## Listed entries
◇ ◇ ◇ ◇ ◇
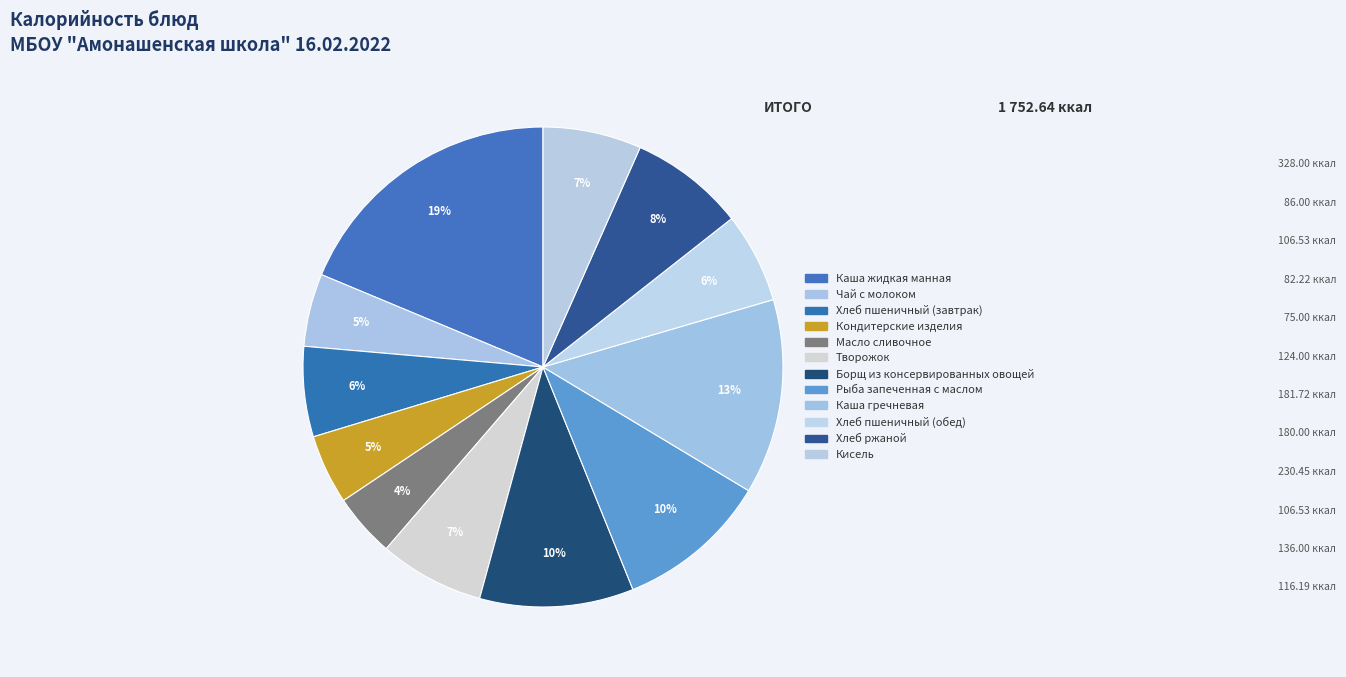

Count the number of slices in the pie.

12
◇ ◇ ◇ ◇ ◇
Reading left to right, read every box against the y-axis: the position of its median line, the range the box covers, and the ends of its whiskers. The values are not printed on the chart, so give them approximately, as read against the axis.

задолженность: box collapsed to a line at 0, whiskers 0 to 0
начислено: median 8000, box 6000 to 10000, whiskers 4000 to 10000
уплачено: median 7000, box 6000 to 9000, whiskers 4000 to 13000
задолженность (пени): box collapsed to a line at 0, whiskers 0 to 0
◇ ◇ ◇ ◇ ◇
## Work order
Please copy out the part of the listing that opens with the line containing "задолженность: box collapsed" and closes with the line containing "задолженность (пени): box", including both of those lines.

## Solved exercise
задолженность: box collapsed to a line at 0, whiskers 0 to 0
начислено: median 8000, box 6000 to 10000, whiskers 4000 to 10000
уплачено: median 7000, box 6000 to 9000, whiskers 4000 to 13000
задолженность (пени): box collapsed to a line at 0, whiskers 0 to 0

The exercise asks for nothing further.